(Document section Opens)
Elizabeth R. Schotter

Teaching

Cognitive Psychology

Despite a great amount of uncertainty in the world (with respect to visual input, linguistic meaning, etc.), the human mind is amazingly capable of interpreting the world as a stable, certain place with little or no difficulty. Cognitive psychologists design experiments to reveal under what circumstances the human mind succeeds or fails to perform a given task correctly in order to understand how it is organized and how it processes information. This course focuses on the scientific study mental processes with topics such as: perception, attention, memory, language, decision making, etc. Students will be introduced to the basics of the scientific method and are encouraged to come up with their own empirical questions about cognition.

Instructor: [Summer 2010]

Teaching Assistant: [Fall 2008] [Spring 2009] [Spring 2010] [Spring 2011] [Winter 2011]



Psychology of Language

Language processing is extremely complex; humans do easily and quickly but we do not yet understand it enough to design computers that are fully capable of it. This class investigates both how we achieve successful language use and how the language processing system breaks down and what this implies about its structure and function. Students learn how Psycholinguists generate theories, design experiments, and interpret data in order to understand how language is understood, produced, and acquired. This course focuses on the scientific study of natural human language processing with topics such as: word processing, sentence processing, reading, speech production, bilingualism, second language acquisition, sign language, etc. Students will be introduced to the basics of the scientific method (e.g., theories, methods, and data) and are encouraged to come up with their own empirical questions about psycholinguistics.
(Document section Closes)
(Source material Opens)
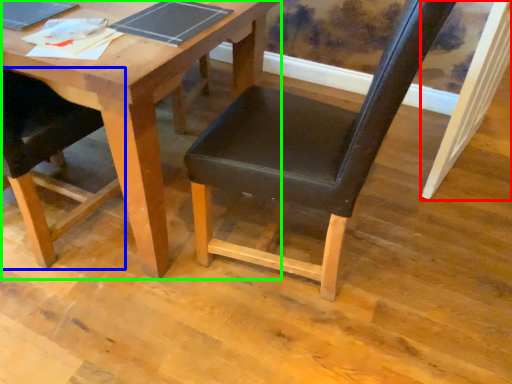
Question: Based on their relative distances, which object is farther from plank (highlighted by a red box)? Choose from chair (highlighted by a blue box) and table (highlighted by a green box).

Choices:
 (A) chair
 (B) table

Answer: (A)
(Source material Closes)
Task item A: On the teaching page, in which term was Elizabeth R. Schotter the instructor for Cognitive Psychology?
Task item B: List every term in which the teaching page says Elizabeth R. Schotter served as a teaching assistant for Cognitive Psychology.

Task solution A: Summer 2010

Task solution B: Fall 2008, Spring 2009, Spring 2010, Spring 2011, Winter 2011